ENTRIES PROVIDED Block Start

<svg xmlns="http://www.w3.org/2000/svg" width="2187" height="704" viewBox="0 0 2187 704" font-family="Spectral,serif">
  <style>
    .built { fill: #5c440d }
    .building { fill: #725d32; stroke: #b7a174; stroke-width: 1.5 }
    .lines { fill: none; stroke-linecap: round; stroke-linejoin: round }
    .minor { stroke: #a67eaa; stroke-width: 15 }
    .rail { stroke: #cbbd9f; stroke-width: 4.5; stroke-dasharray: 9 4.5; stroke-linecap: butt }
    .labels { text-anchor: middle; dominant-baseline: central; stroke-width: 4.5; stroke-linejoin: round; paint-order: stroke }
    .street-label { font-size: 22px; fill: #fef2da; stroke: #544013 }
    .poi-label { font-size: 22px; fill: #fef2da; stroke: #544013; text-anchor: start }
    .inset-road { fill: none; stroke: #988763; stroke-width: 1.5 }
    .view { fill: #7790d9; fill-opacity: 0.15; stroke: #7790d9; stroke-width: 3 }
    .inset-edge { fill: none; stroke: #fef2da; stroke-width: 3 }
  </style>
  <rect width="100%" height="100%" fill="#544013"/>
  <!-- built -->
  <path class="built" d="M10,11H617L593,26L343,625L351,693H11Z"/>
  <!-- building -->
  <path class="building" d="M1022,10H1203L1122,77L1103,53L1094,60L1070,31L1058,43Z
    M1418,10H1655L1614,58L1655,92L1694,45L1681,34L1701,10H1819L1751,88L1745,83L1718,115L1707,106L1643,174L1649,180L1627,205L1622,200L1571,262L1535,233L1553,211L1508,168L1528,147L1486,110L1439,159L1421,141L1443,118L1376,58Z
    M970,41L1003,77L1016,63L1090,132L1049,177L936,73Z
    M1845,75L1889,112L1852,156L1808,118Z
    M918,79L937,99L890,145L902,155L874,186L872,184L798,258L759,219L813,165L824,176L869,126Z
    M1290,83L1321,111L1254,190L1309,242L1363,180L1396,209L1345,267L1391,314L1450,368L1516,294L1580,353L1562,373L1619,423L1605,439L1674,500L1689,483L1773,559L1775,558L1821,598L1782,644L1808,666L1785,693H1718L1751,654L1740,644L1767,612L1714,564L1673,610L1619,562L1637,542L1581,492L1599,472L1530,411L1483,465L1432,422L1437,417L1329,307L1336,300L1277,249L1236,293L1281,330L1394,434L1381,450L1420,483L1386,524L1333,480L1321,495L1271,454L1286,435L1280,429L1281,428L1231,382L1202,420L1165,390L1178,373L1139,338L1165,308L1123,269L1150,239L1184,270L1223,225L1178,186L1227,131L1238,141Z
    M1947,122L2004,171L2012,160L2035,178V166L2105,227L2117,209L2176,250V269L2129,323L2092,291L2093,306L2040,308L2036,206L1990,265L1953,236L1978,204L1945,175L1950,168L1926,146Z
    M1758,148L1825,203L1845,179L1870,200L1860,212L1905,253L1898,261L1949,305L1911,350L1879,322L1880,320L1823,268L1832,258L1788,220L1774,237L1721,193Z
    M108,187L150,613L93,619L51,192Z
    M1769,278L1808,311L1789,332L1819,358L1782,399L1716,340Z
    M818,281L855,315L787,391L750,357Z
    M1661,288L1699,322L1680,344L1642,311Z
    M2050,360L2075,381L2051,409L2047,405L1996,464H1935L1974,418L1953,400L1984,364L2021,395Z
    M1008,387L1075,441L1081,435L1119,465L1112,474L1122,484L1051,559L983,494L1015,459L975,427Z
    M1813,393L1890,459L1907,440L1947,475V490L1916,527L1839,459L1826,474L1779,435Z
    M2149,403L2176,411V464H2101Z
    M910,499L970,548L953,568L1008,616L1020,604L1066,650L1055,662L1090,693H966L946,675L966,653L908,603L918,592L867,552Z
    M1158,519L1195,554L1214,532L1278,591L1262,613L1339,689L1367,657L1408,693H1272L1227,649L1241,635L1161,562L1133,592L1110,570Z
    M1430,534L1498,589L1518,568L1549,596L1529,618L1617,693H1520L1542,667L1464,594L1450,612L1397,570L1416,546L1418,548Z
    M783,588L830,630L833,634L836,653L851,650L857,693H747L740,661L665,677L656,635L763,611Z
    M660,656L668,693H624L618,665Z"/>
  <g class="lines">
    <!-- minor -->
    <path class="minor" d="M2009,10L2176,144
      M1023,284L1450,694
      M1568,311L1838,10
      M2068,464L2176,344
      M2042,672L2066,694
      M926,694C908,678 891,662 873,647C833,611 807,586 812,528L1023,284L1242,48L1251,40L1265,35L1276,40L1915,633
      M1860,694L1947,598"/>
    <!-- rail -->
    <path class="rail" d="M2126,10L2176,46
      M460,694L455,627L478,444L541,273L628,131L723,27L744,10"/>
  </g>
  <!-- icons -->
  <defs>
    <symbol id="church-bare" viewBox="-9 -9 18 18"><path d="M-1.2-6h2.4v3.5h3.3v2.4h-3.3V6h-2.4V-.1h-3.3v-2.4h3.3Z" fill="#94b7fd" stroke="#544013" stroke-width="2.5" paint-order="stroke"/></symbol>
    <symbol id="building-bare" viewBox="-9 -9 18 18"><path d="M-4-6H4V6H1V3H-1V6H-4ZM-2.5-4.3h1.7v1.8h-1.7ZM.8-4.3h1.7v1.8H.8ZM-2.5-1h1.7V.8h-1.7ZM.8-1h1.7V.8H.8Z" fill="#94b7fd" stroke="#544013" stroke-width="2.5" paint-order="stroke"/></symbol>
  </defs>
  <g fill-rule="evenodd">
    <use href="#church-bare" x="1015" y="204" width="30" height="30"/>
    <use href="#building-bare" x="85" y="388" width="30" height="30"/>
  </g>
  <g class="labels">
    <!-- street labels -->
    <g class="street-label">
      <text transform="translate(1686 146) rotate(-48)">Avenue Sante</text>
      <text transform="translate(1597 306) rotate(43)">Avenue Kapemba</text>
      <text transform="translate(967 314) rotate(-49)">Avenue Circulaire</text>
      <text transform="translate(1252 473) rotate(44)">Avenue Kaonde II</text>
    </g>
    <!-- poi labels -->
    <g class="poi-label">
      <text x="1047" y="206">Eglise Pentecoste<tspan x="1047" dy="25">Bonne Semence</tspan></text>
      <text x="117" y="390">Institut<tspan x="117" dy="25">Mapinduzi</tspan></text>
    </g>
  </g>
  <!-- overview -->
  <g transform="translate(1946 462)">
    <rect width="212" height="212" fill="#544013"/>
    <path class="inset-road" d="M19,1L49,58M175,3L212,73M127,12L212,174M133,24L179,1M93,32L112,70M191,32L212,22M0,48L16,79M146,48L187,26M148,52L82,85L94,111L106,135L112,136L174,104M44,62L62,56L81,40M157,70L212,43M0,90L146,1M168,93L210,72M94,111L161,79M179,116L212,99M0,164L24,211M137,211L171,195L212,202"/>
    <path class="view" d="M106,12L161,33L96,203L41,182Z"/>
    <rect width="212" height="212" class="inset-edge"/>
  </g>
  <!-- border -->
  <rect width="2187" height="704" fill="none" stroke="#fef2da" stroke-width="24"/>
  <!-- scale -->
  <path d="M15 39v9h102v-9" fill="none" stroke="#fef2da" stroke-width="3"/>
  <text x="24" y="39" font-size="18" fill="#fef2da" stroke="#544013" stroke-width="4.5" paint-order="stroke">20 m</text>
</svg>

ENTRIES PROVIDED Block End

* _ACTION ITEM_
In full and without error, give the listing again.

* _SOLUTION_
<svg xmlns="http://www.w3.org/2000/svg" width="2187" height="704" viewBox="0 0 2187 704" font-family="Spectral,serif">
  <style>
    .built { fill: #5c440d }
    .building { fill: #725d32; stroke: #b7a174; stroke-width: 1.5 }
    .lines { fill: none; stroke-linecap: round; stroke-linejoin: round }
    .minor { stroke: #a67eaa; stroke-width: 15 }
    .rail { stroke: #cbbd9f; stroke-width: 4.5; stroke-dasharray: 9 4.5; stroke-linecap: butt }
    .labels { text-anchor: middle; dominant-baseline: central; stroke-width: 4.5; stroke-linejoin: round; paint-order: stroke }
    .street-label { font-size: 22px; fill: #fef2da; stroke: #544013 }
    .poi-label { font-size: 22px; fill: #fef2da; stroke: #544013; text-anchor: start }
    .inset-road { fill: none; stroke: #988763; stroke-width: 1.5 }
    .view { fill: #7790d9; fill-opacity: 0.15; stroke: #7790d9; stroke-width: 3 }
    .inset-edge { fill: none; stroke: #fef2da; stroke-width: 3 }
  </style>
  <rect width="100%" height="100%" fill="#544013"/>
  <!-- built -->
  <path class="built" d="M10,11H617L593,26L343,625L351,693H11Z"/>
  <!-- building -->
  <path class="building" d="M1022,10H1203L1122,77L1103,53L1094,60L1070,31L1058,43Z
    M1418,10H1655L1614,58L1655,92L1694,45L1681,34L1701,10H1819L1751,88L1745,83L1718,115L1707,106L1643,174L1649,180L1627,205L1622,200L1571,262L1535,233L1553,211L1508,168L1528,147L1486,110L1439,159L1421,141L1443,118L1376,58Z
    M970,41L1003,77L1016,63L1090,132L1049,177L936,73Z
    M1845,75L1889,112L1852,156L1808,118Z
    M918,79L937,99L890,145L902,155L874,186L872,184L798,258L759,219L813,165L824,176L869,126Z
    M1290,83L1321,111L1254,190L1309,242L1363,180L1396,209L1345,267L1391,314L1450,368L1516,294L1580,353L1562,373L1619,423L1605,439L1674,500L1689,483L1773,559L1775,558L1821,598L1782,644L1808,666L1785,693H1718L1751,654L1740,644L1767,612L1714,564L1673,610L1619,562L1637,542L1581,492L1599,472L1530,411L1483,465L1432,422L1437,417L1329,307L1336,300L1277,249L1236,293L1281,330L1394,434L1381,450L1420,483L1386,524L1333,480L1321,495L1271,454L1286,435L1280,429L1281,428L1231,382L1202,420L1165,390L1178,373L1139,338L1165,308L1123,269L1150,239L1184,270L1223,225L1178,186L1227,131L1238,141Z
    M1947,122L2004,171L2012,160L2035,178V166L2105,227L2117,209L2176,250V269L2129,323L2092,291L2093,306L2040,308L2036,206L1990,265L1953,236L1978,204L1945,175L1950,168L1926,146Z
    M1758,148L1825,203L1845,179L1870,200L1860,212L1905,253L1898,261L1949,305L1911,350L1879,322L1880,320L1823,268L1832,258L1788,220L1774,237L1721,193Z
    M108,187L150,613L93,619L51,192Z
    M1769,278L1808,311L1789,332L1819,358L1782,399L1716,340Z
    M818,281L855,315L787,391L750,357Z
    M1661,288L1699,322L1680,344L1642,311Z
    M2050,360L2075,381L2051,409L2047,405L1996,464H1935L1974,418L1953,400L1984,364L2021,395Z
    M1008,387L1075,441L1081,435L1119,465L1112,474L1122,484L1051,559L983,494L1015,459L975,427Z
    M1813,393L1890,459L1907,440L1947,475V490L1916,527L1839,459L1826,474L1779,435Z
    M2149,403L2176,411V464H2101Z
    M910,499L970,548L953,568L1008,616L1020,604L1066,650L1055,662L1090,693H966L946,675L966,653L908,603L918,592L867,552Z
    M1158,519L1195,554L1214,532L1278,591L1262,613L1339,689L1367,657L1408,693H1272L1227,649L1241,635L1161,562L1133,592L1110,570Z
    M1430,534L1498,589L1518,568L1549,596L1529,618L1617,693H1520L1542,667L1464,594L1450,612L1397,570L1416,546L1418,548Z
    M783,588L830,630L833,634L836,653L851,650L857,693H747L740,661L665,677L656,635L763,611Z
    M660,656L668,693H624L618,665Z"/>
  <g class="lines">
    <!-- minor -->
    <path class="minor" d="M2009,10L2176,144
      M1023,284L1450,694
      M1568,311L1838,10
      M2068,464L2176,344
      M2042,672L2066,694
      M926,694C908,678 891,662 873,647C833,611 807,586 812,528L1023,284L1242,48L1251,40L1265,35L1276,40L1915,633
      M1860,694L1947,598"/>
    <!-- rail -->
    <path class="rail" d="M2126,10L2176,46
      M460,694L455,627L478,444L541,273L628,131L723,27L744,10"/>
  </g>
  <!-- icons -->
  <defs>
    <symbol id="church-bare" viewBox="-9 -9 18 18"><path d="M-1.2-6h2.4v3.5h3.3v2.4h-3.3V6h-2.4V-.1h-3.3v-2.4h3.3Z" fill="#94b7fd" stroke="#544013" stroke-width="2.5" paint-order="stroke"/></symbol>
    <symbol id="building-bare" viewBox="-9 -9 18 18"><path d="M-4-6H4V6H1V3H-1V6H-4ZM-2.5-4.3h1.7v1.8h-1.7ZM.8-4.3h1.7v1.8H.8ZM-2.5-1h1.7V.8h-1.7ZM.8-1h1.7V.8H.8Z" fill="#94b7fd" stroke="#544013" stroke-width="2.5" paint-order="stroke"/></symbol>
  </defs>
  <g fill-rule="evenodd">
    <use href="#church-bare" x="1015" y="204" width="30" height="30"/>
    <use href="#building-bare" x="85" y="388" width="30" height="30"/>
  </g>
  <g class="labels">
    <!-- street labels -->
    <g class="street-label">
      <text transform="translate(1686 146) rotate(-48)">Avenue Sante</text>
      <text transform="translate(1597 306) rotate(43)">Avenue Kapemba</text>
      <text transform="translate(967 314) rotate(-49)">Avenue Circulaire</text>
      <text transform="translate(1252 473) rotate(44)">Avenue Kaonde II</text>
    </g>
    <!-- poi labels -->
    <g class="poi-label">
      <text x="1047" y="206">Eglise Pentecoste<tspan x="1047" dy="25">Bonne Semence</tspan></text>
      <text x="117" y="390">Institut<tspan x="117" dy="25">Mapinduzi</tspan></text>
    </g>
  </g>
  <!-- overview -->
  <g transform="translate(1946 462)">
    <rect width="212" height="212" fill="#544013"/>
    <path class="inset-road" d="M19,1L49,58M175,3L212,73M127,12L212,174M133,24L179,1M93,32L112,70M191,32L212,22M0,48L16,79M146,48L187,26M148,52L82,85L94,111L106,135L112,136L174,104M44,62L62,56L81,40M157,70L212,43M0,90L146,1M168,93L210,72M94,111L161,79M179,116L212,99M0,164L24,211M137,211L171,195L212,202"/>
    <path class="view" d="M106,12L161,33L96,203L41,182Z"/>
    <rect width="212" height="212" class="inset-edge"/>
  </g>
  <!-- border -->
  <rect width="2187" height="704" fill="none" stroke="#fef2da" stroke-width="24"/>
  <!-- scale -->
  <path d="M15 39v9h102v-9" fill="none" stroke="#fef2da" stroke-width="3"/>
  <text x="24" y="39" font-size="18" fill="#fef2da" stroke="#544013" stroke-width="4.5" paint-order="stroke">20 m</text>
</svg>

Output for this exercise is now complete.